Sì, era bellissima, al punto da togliermi il fiato: dietro di lei, le tre cime di Lavaredo erano solo dei sassi strani privi di senso. In quanto alla foto, il passaggio in un paio di programmi di fotoritocco non avrebbe fatto che del bene, aumentando leggermente la saturazione e il contrasto, e raddrizzandola di una manciata di gradi. Sì, d’accordo, non faceva poi nemmeno così schifo, lo ammisi, per essere una foto scattata al volo con una macchina che non conoscevo e senza un filtro polarizzato sull’obiettivo, con un dito ancora bagnato di trasudo vaginale e la mente invasa dal piacere che avevo donato ad un angelo.
– Questa voglio pubblicarla su Instagram – decise, con il buon senso di non aggiungere che avrebbe fatto mangiare le dita al suo ex.
Apprezzai il suo entusiasmo, ma mi fu impossibile non suggerire: – Avrei un’idea per una foto migliore…
Lei sollevò lo sguardo dal piccolo display e mi fissò come se avessi detto di aver appena scorto uno yeti dietro ad un macigno che si sparava una sega dopo averla vista godere per due dita nella sua fica. – Cioè? – domandò.
Non risposi subito, guardando per un istante verso le montagne, prendendomi un attimo per riordinare velocemente le idee e assicurarmi che non solo la cosa fosse fattibile, ma che avrebbe portato a qualcosa di decente. Dopotutto, stavamo cercando di fare una foto alle tre cime di Lavaredo, forse uno dei soggetti più famosi al mondo, immortalate sotto qualunque luce, ora del giorno, clima e con ogni tecnica fotografica mai concepita, ed essere minimamente originali sarebbe stato impossibile, quindi dovevo puntare su qualcosa che richiedesse un certo impegno ma che portasse, nelle mie capacità limitate, a un risultato che potesse rispecchiare la bellezza ed il valore della ragazza accanto a me.
Tornai ad ammirare il suo volto. Mi spiacque non averlo contemplato mentre era illuminato dall’orgasmo. – Ci sarebbe la possibilità di fare qualcosa di… fuori dal comune – proposi, restando sul vago, ma Emma sembrò ancora più felice di prima. Mi sentii in obbligo di aggiungere: – Ma dovremo tornare qui questa sera e restare la notte.

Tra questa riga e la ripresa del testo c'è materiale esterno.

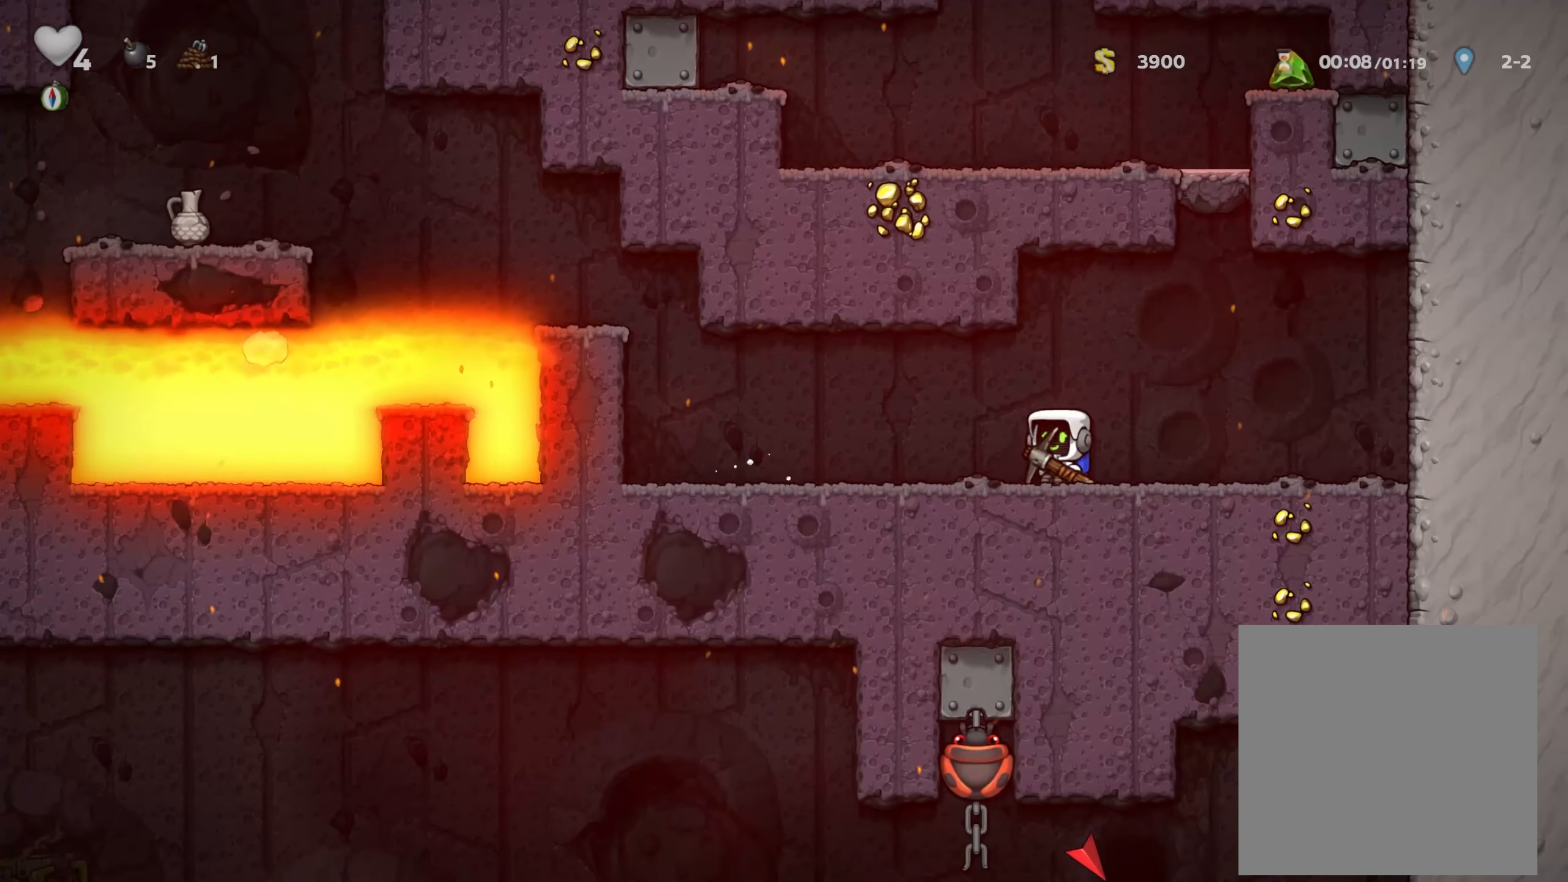
{"dt_ms": 500, "buttons": [], "left_stick": "center", "right_stick": "center", "events": [[183, "X", "down"], [316, "X", "up"], [366, "left_stick", "center"]]}
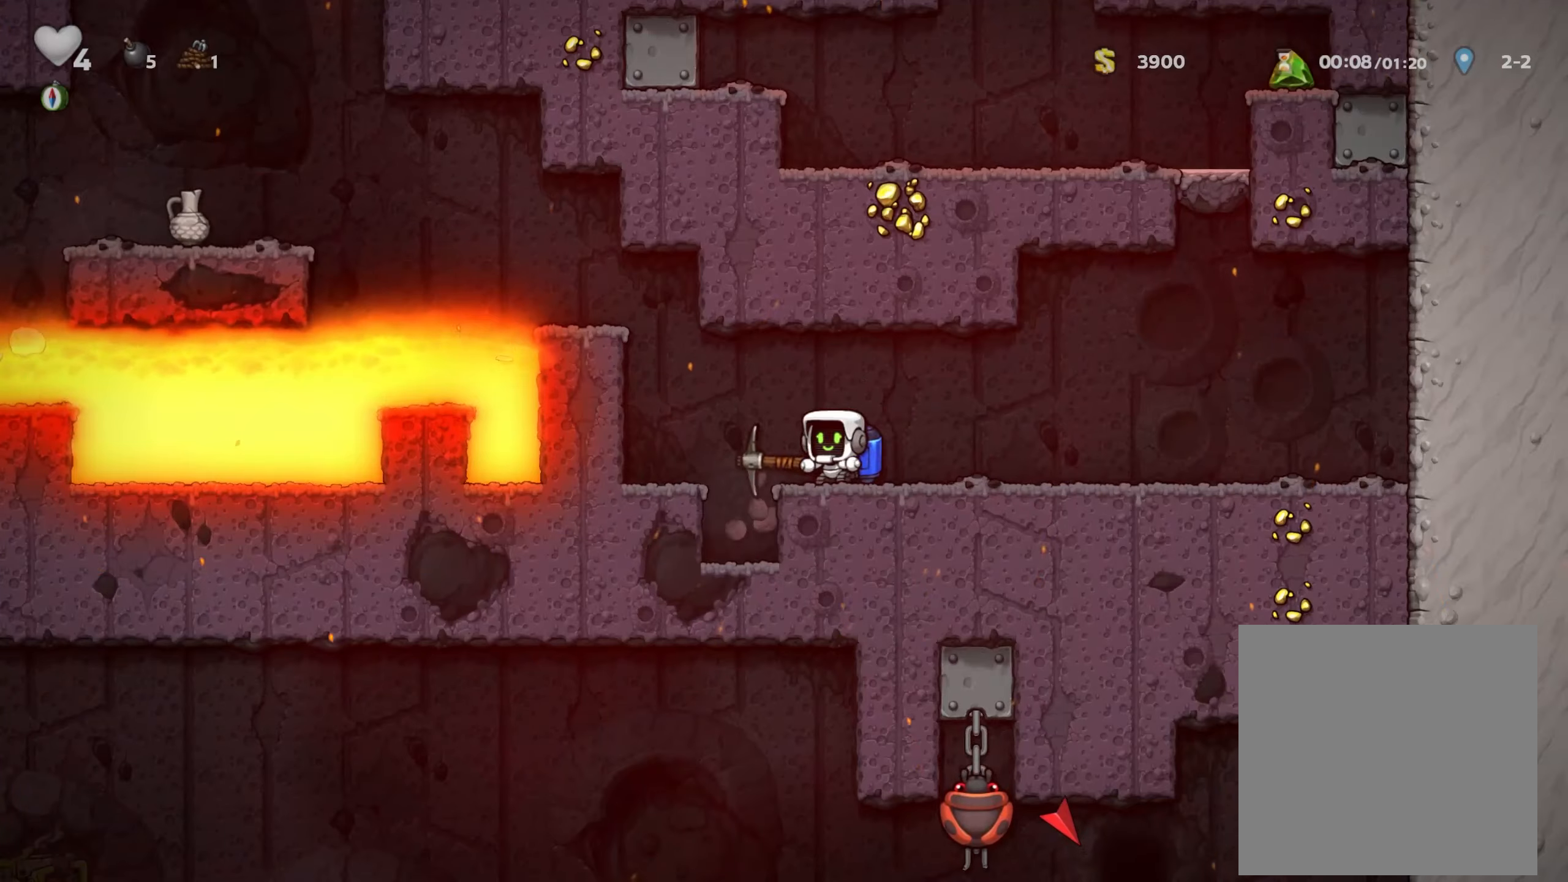
{"dt_ms": 500, "buttons": [], "left_stick": "center", "right_stick": "center", "events": [[100, "left_stick", "left"], [217, "left_stick", "center"], [367, "left_stick", "left"], [483, "left_stick", "center"]]}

Mi sarei aspettato un raffreddamento dell’entusiasmo della ragazza, e invece prese una mia mano, l’appoggiò al suo inguine e quella che le restava libera strinse un mio gluteo. Lei mi fissò negli occhi, le sue pupille che si dilatavano, i denti che tornavano a mordere il labbro inferiore. – Io e te, da soli, questa notte? – chiese.
Non aggiunse altro, ma sarebbe stato difficile fraintendere.